--- INPUT DATA Enclosed Below ---

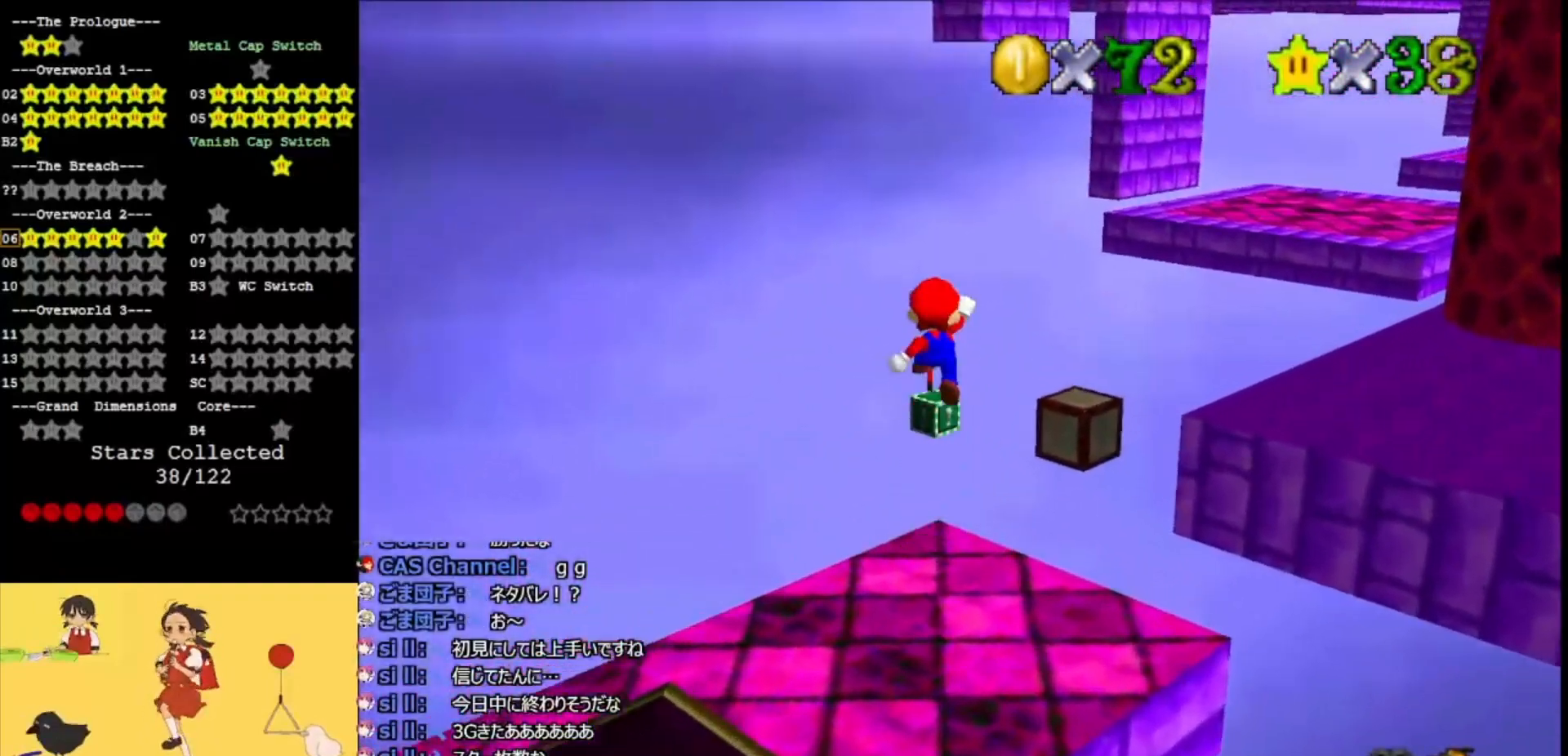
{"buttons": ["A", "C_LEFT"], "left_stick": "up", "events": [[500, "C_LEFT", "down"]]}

--- End of Enclosed INPUT DATA ---
--- INPUT DATA Enclosed Below ---

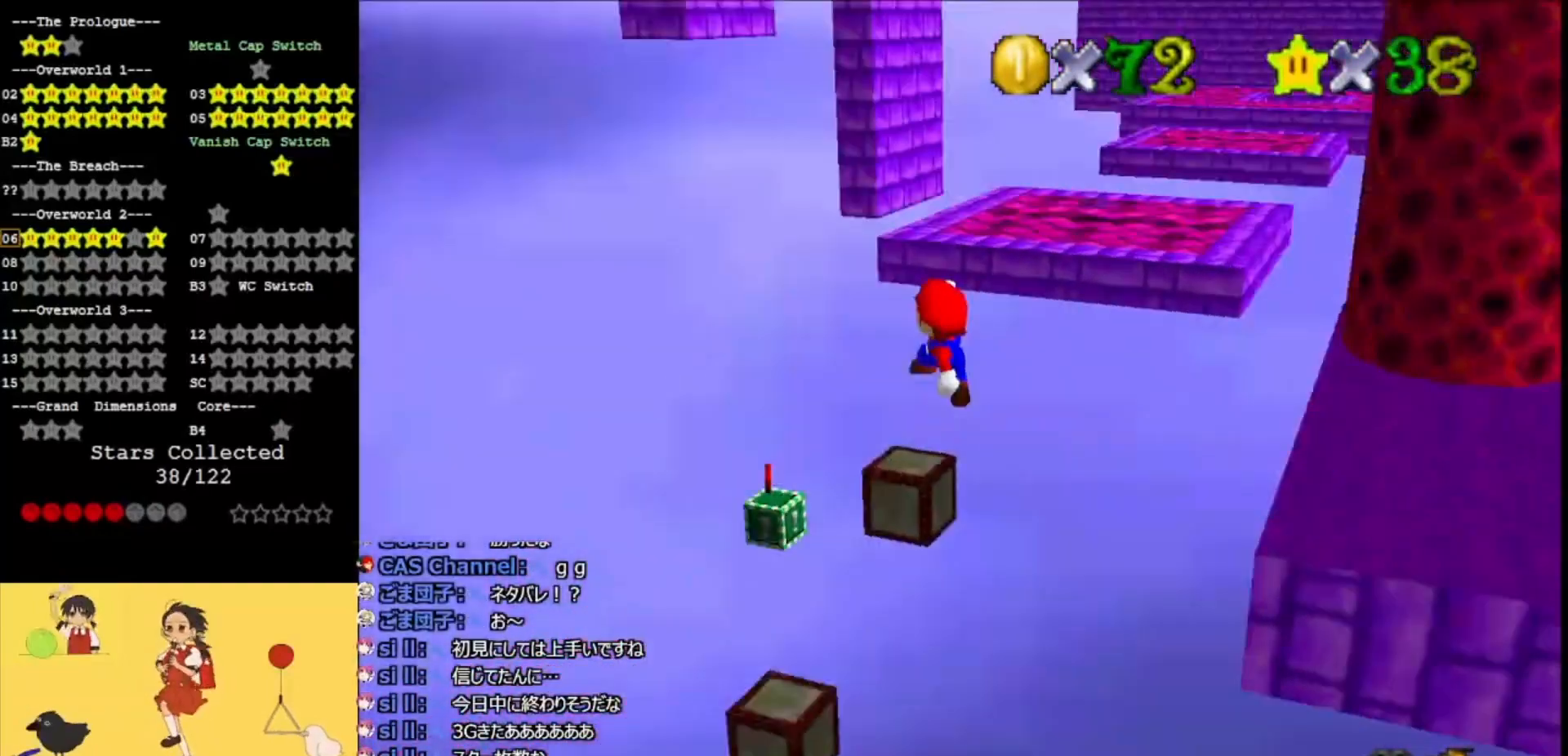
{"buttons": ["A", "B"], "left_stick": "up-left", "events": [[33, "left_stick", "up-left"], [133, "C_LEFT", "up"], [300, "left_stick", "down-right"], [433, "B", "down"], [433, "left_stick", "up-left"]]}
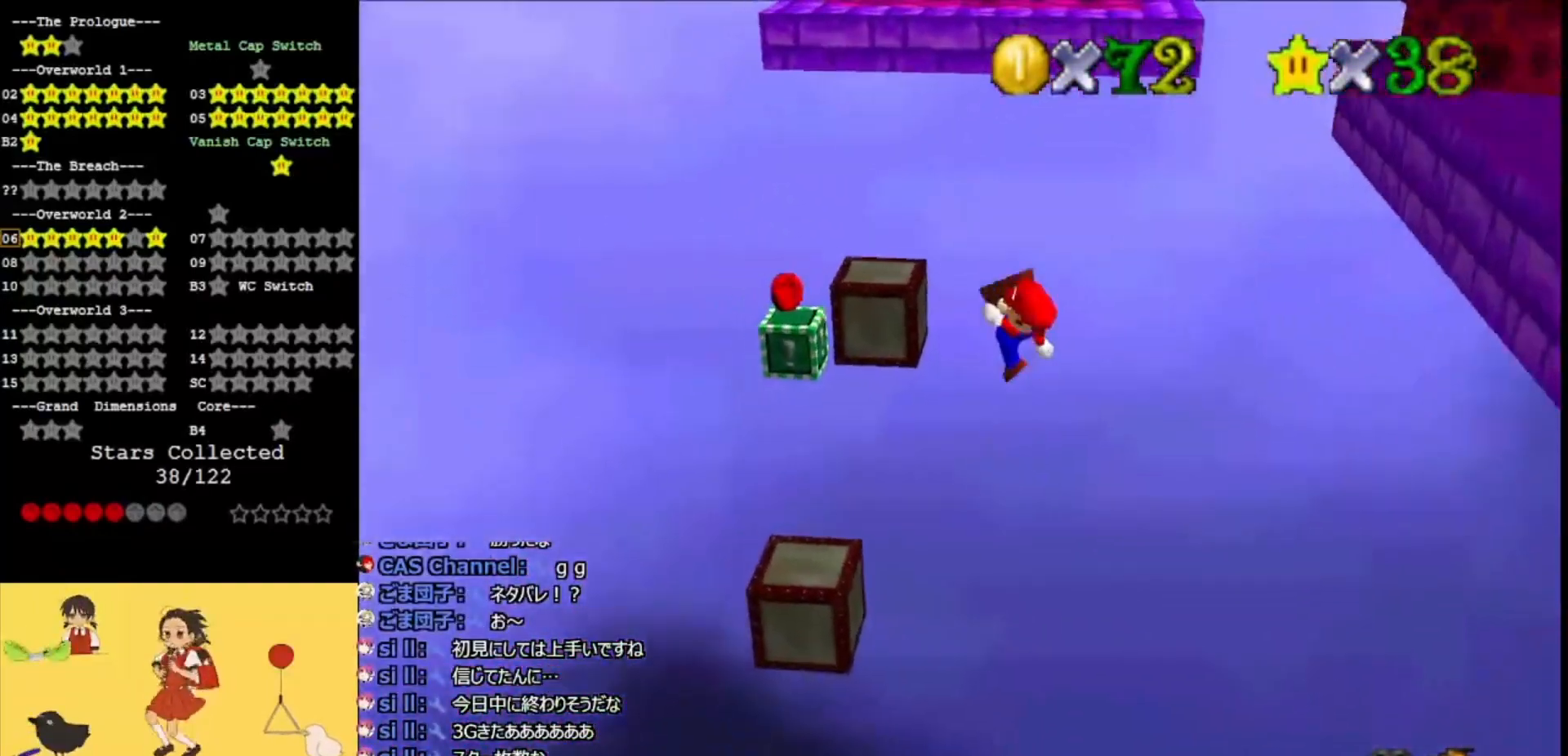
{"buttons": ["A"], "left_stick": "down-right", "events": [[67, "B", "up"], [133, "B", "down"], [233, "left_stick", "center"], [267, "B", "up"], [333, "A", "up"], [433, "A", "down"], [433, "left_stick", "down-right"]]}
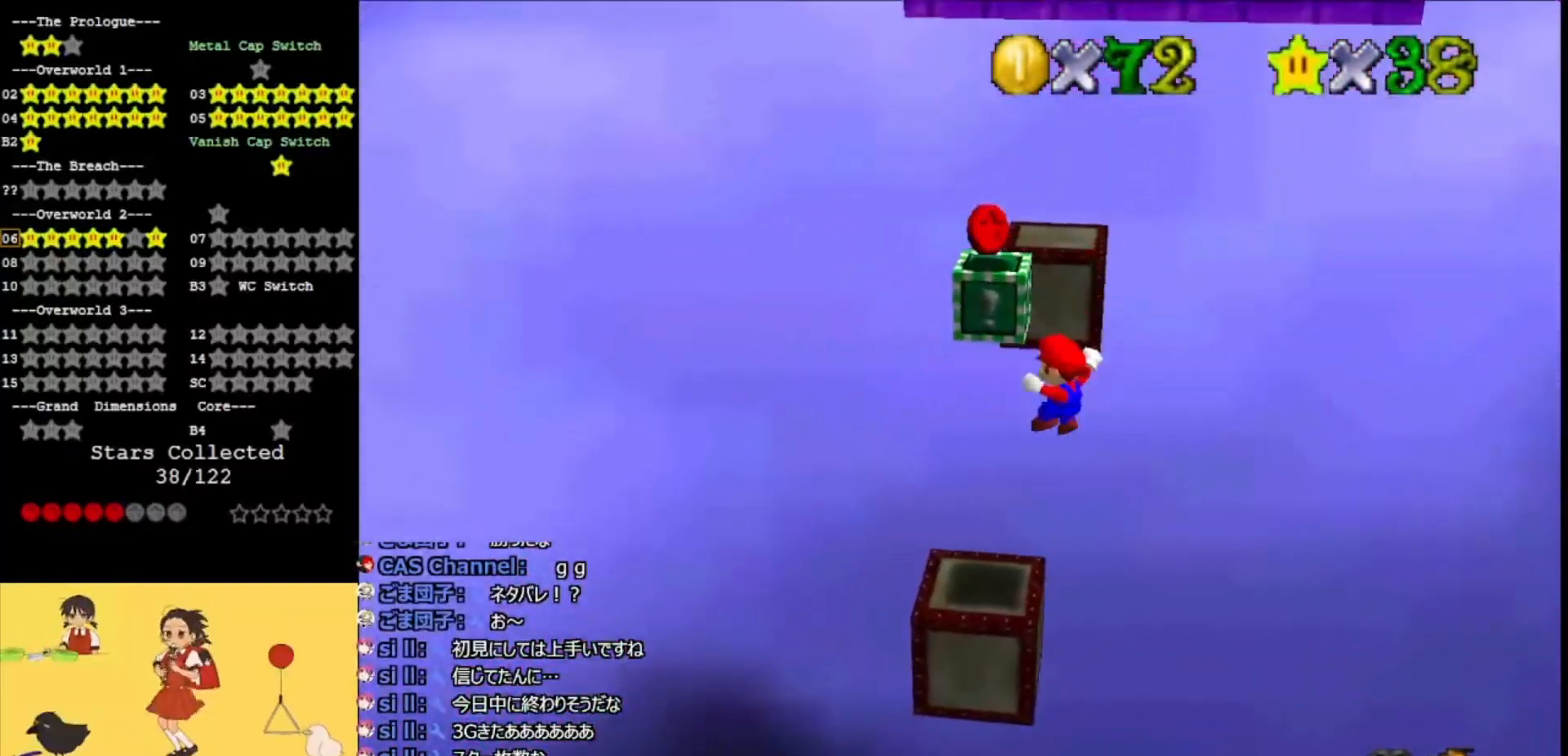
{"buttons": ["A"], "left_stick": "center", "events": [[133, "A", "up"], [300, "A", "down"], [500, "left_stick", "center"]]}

--- End of Enclosed INPUT DATA ---

**TASK BRIEF**
The answer must consist of each line from the entries that contains the string "center".

**TASK RESULT**
{"buttons": ["A"], "left_stick": "down-right", "events": [[67, "B", "up"], [133, "B", "down"], [233, "left_stick", "center"], [267, "B", "up"], [333, "A", "up"], [433, "A", "down"], [433, "left_stick", "down-right"]]}
{"buttons": ["A"], "left_stick": "center", "events": [[133, "A", "up"], [300, "A", "down"], [500, "left_stick", "center"]]}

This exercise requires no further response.